Data entries:
------------------------------------------------------------------------
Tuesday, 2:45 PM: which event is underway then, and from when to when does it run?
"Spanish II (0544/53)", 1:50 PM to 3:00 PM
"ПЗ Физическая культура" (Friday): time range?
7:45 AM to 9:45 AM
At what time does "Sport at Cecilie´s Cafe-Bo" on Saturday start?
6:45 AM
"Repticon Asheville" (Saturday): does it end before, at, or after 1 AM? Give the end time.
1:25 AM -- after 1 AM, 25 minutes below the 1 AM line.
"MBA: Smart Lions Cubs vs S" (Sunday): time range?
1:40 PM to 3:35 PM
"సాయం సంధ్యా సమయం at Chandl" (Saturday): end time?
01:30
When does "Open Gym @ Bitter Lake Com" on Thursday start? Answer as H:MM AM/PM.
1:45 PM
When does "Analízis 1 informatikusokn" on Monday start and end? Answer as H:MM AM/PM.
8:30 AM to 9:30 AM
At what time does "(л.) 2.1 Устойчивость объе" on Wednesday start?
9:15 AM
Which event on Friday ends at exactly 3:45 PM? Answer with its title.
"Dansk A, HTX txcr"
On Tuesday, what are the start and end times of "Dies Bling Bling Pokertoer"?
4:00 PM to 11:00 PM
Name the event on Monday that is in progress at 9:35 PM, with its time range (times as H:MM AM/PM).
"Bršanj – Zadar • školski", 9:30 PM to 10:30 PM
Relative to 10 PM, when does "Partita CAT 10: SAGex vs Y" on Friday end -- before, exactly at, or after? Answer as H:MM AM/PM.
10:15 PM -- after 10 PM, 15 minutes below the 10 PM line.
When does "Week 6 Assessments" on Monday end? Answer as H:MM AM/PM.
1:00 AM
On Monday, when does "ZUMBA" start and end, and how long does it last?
------------------------------------------------------------------------
__Short problem__: Turn the records above into a JSON list of strings, one string per line, skipping any blank lines.

__Worked solution__:
[
  "Tuesday, 2:45 PM: which event is underway then, and from when to when does it run?",
  "\"Spanish II (0544/53)\", 1:50 PM to 3:00 PM",
  "\"ПЗ Физическая культура\" (Friday): time range?",
  "7:45 AM to 9:45 AM",
  "At what time does \"Sport at Cecilie´s Cafe-Bo\" on Saturday start?",
  "6:45 AM",
  "\"Repticon Asheville\" (Saturday): does it end before, at, or after 1 AM? Give the end time.",
  "1:25 AM -- after 1 AM, 25 minutes below the 1 AM line.",
  "\"MBA: Smart Lions Cubs vs S\" (Sunday): time range?",
  "1:40 PM to 3:35 PM",
  "\"సాయం సంధ్యా సమయం at Chandl\" (Saturday): end time?",
  "01:30",
  "When does \"Open Gym @ Bitter Lake Com\" on Thursday start? Answer as H:MM AM/PM.",
  "1:45 PM",
  "When does \"Analízis 1 informatikusokn\" on Monday start and end? Answer as H:MM AM/PM.",
  "8:30 AM to 9:30 AM",
  "At what time does \"(л.) 2.1 Устойчивость объе\" on Wednesday start?",
  "9:15 AM",
  "Which event on Friday ends at exactly 3:45 PM? Answer with its title.",
  "\"Dansk A, HTX txcr\"",
  "On Tuesday, what are the start and end times of \"Dies Bling Bling Pokertoer\"?",
  "4:00 PM to 11:00 PM",
  "Name the event on Monday that is in progress at 9:35 PM, with its time range (times as H:MM AM/PM).",
  "\"Bršanj – Zadar • školski\", 9:30 PM to 10:30 PM",
  "Relative to 10 PM, when does \"Partita CAT 10: SAGex vs Y\" on Friday end -- before, exactly at, or after? Answer as H:MM AM/PM.",
  "10:15 PM -- after 10 PM, 15 minutes below the 10 PM line.",
  "When does \"Week 6 Assessments\" on Monday end? Answer as H:MM AM/PM.",
  "1:00 AM",
  "On Monday, when does \"ZUMBA\" start and end, and how long does it last?"
]